Aunque falta todavía para sentirnos satisfechos, muchas de las metas autoimpuestas se fueron cumpliendo, y si así ocurrió ha sido porque nuestra voluntad de honrar los compromisos adquiridos con nuestro pueblo se tradujo en trabajar, trabajar y trabajar.

Trabajar como mejor pudiésemos, con fuerza, con sencillez, con respeto.

Frente a la inacción del pasado, trabajar.
Frente a las carencias sociales, trabajar.
Frente a los reclamos justos y enojados, trabajar.
Frente a la desesperanza y la postergación, trabajar.
Frente al recelo y la suspicacia de quienes no podían o no querían creer, trabajar y seguir trabajando.

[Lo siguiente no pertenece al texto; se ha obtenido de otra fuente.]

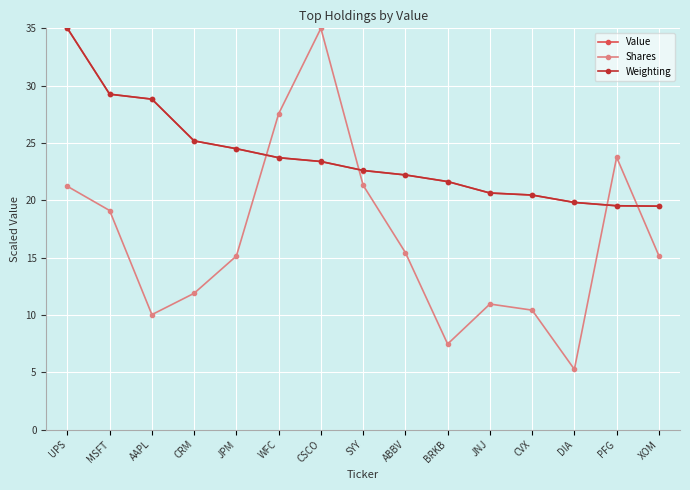

At which label does Weighting first exceed 22?

UPS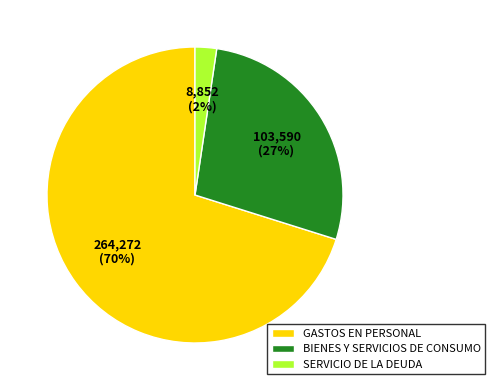

Combined, do BIENES Y SERVICIOS DE CONSUMO and SERVICIO DE LA DEUDA account for over 50%?

No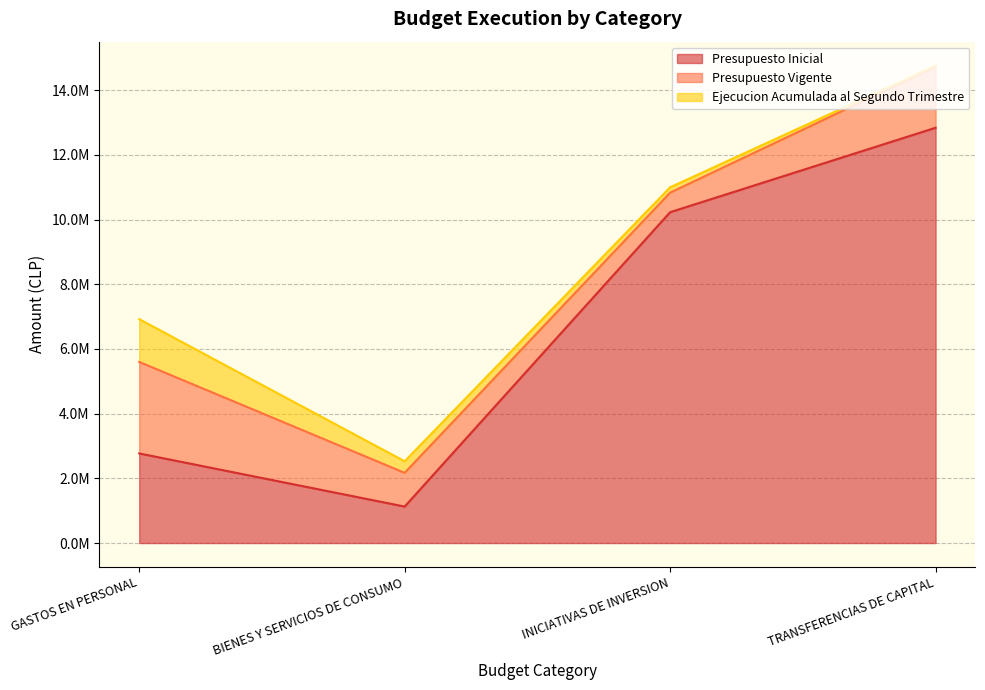

Is the value of Presupuesto Vigente at TRANSFERENCIAS DE CAPITAL greater than the value of Ejecucion Acumulada al Segundo Trimestre at GASTOS EN PERSONAL?

Yes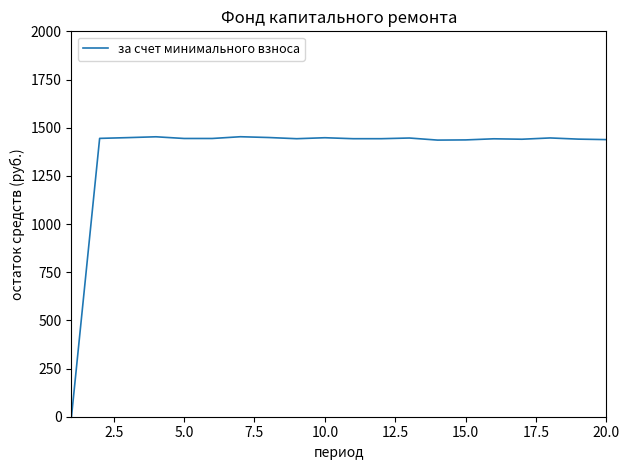

What is the maximum value shown in the chart?

1453.0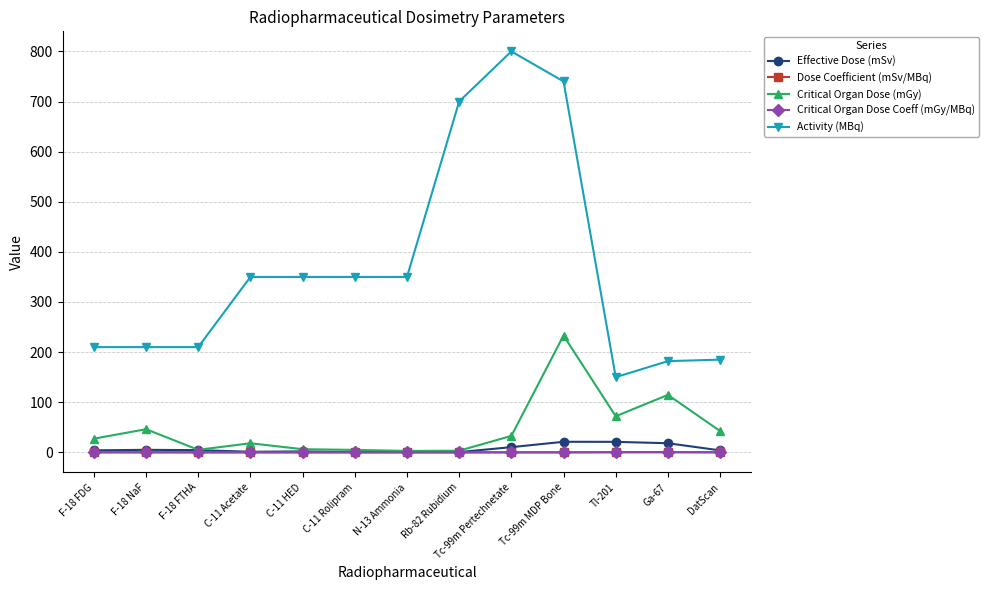

The value of Critical Organ Dose Coeff (mGy/MBq) at Tl-201 is 0.5. True or false?

True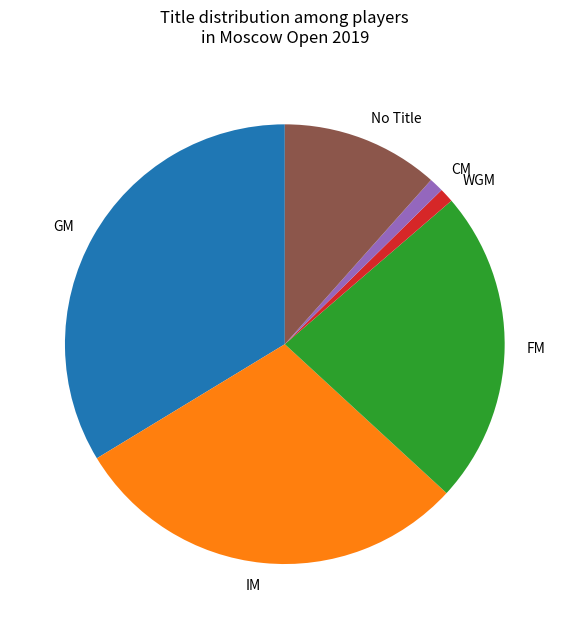

Which has a higher value, CM or GM?

GM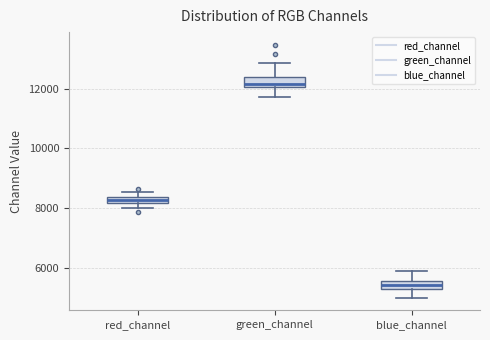

Where does the upper whisker of the box for green_channel end on the y-axis? The values are not printed on the chart, so give them approximately, as read against the axis.

12800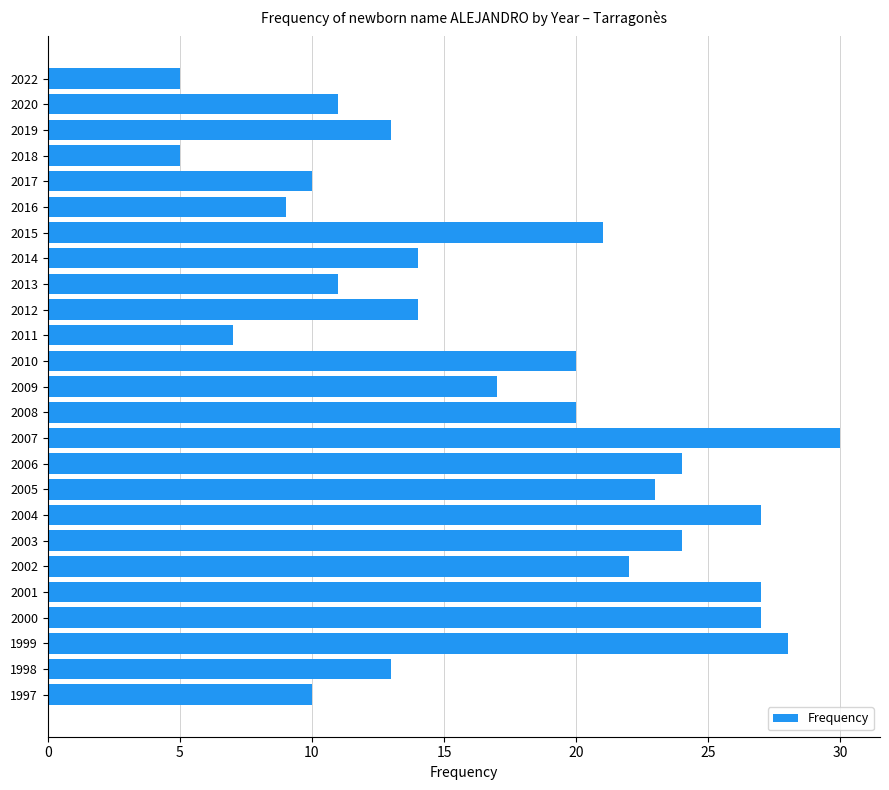

Reading bottom to top, what are all the values shown in this chart?

1997=10	1998=13	1999=28	2000=27	2001=27	2002=22	2003=24	2004=27	2005=23	2006=24	2007=30	2008=20	2009=17	2010=20	2011=7	2012=14	2013=11	2014=14	2015=21	2016=9	2017=10	2018=5	2019=13	2020=11	2022=5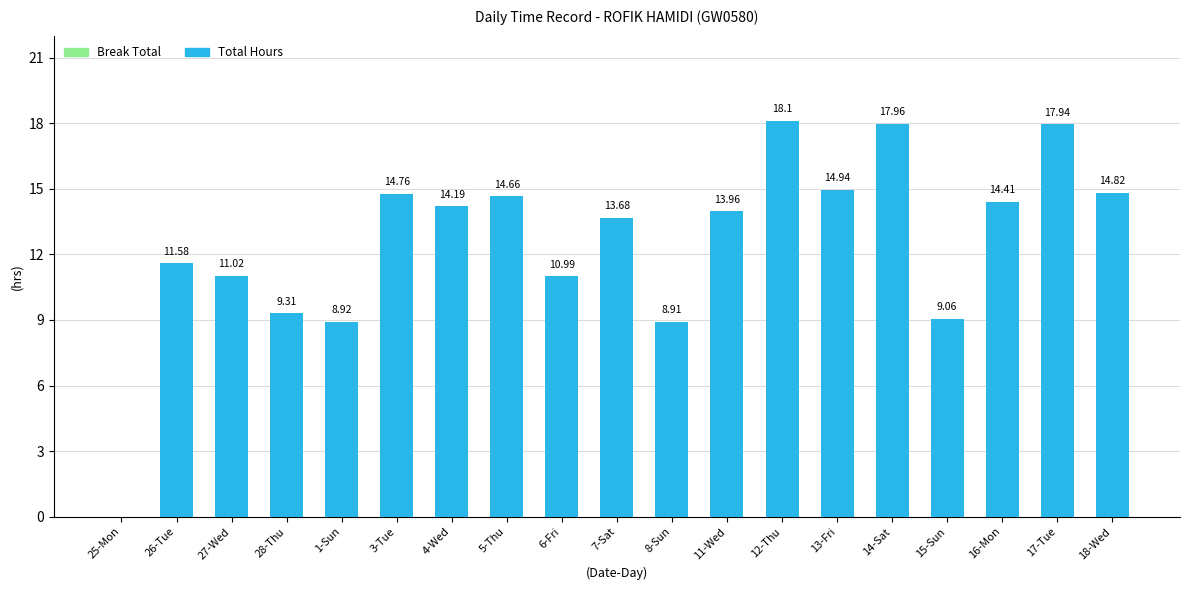

What is the change in value from 1-Sun to 16-Mon?

+5.5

Si a comienzos de nuestra gestión osábamos mirar hacia atrás, la amargura y el desasosiego nos explotaban en la cara. En cambio, si miramos hoy, los frutos del trabajo están a la vista y hablan por sí mismos.

Los sanjuaninos batimos récords históricos de crecimiento, llevamos el desempleo al punto más bajo de la historia, más que cuadruplicamos nuestras exportaciones y más que quintuplicamos la producción industrial, especialmente la minera.

Pavimentamos 268 kilómetros de calles y caminos, erradicamos 37 villas de emergencia, construimos 23.000 nuevas viviendas y 35 escuelas (6 de ellas de enseñanza especial), llevamos el agua y la energía eléctrica hasta los poblados más remotos.

Encaramos grandes obras públicas, como la terminación de Cuesta del Viento, el Centro Cívico o el Dique Caracoles. Parquizamos y forestamos la Circunvalación, inauguramos la nueva Línea de 500 KV.

En infraestructura de salud, entre muchas otras obras, inauguramos los Microhospitales de San Martín, Rawson, Chimbas y Angaco, así como distintos puestos de salud. Estamos refaccionando por completo el hospital Marcial Quiroga, y está muy avanzado el establecimiento sanitario más importante de Cuyo, el anhelado nuevo Hospital Rawson.

El énfasis en las personas se ejemplifica a través de los más de 30 programas sociales funcionando simultáneamente, la entrega de casi 28.000 jubilaciones en 6 meses, los 7.000 chicos salvados de la desnutrición, el seguro contra accidentes para casi 160 mil alumnos de las escuelas públicas.

También son muestras del trabajo realizado la distribución masiva del Vale Alimentario del plan Volver a Comer en Casa, el éxito del programa Nutriescuelas con 2 millones de raciones alimentarias por mes, las colonias de vacaciones que atienden, recrean y alimentan a miles y miles de chicos cada verano.

Tampoco ha sido menor nuestra preocupación por la seguridad, lo que se constata tanto por la inauguración permanente de subcomisarías y puestos policiales, como por el hecho de que nunca hubo tantos agentes equipados y capacitados en la calle. Sabemos que hemos hecho todo cuanto estuvo a nuestro alcance, pero aun nos falta, porque es una lucha que nos trasciende como provincia y que se está dando generalizadamente a nivel país.

Otro hecho relevante es que la obsesión por el orden en las cuentas públicas, que siempre hemos planteado, se ha venido evidenciando en que -por primera vez en años y desde el primer mes de nuestro mandato- los empleados públicos cobran sus sueldos completos y al día.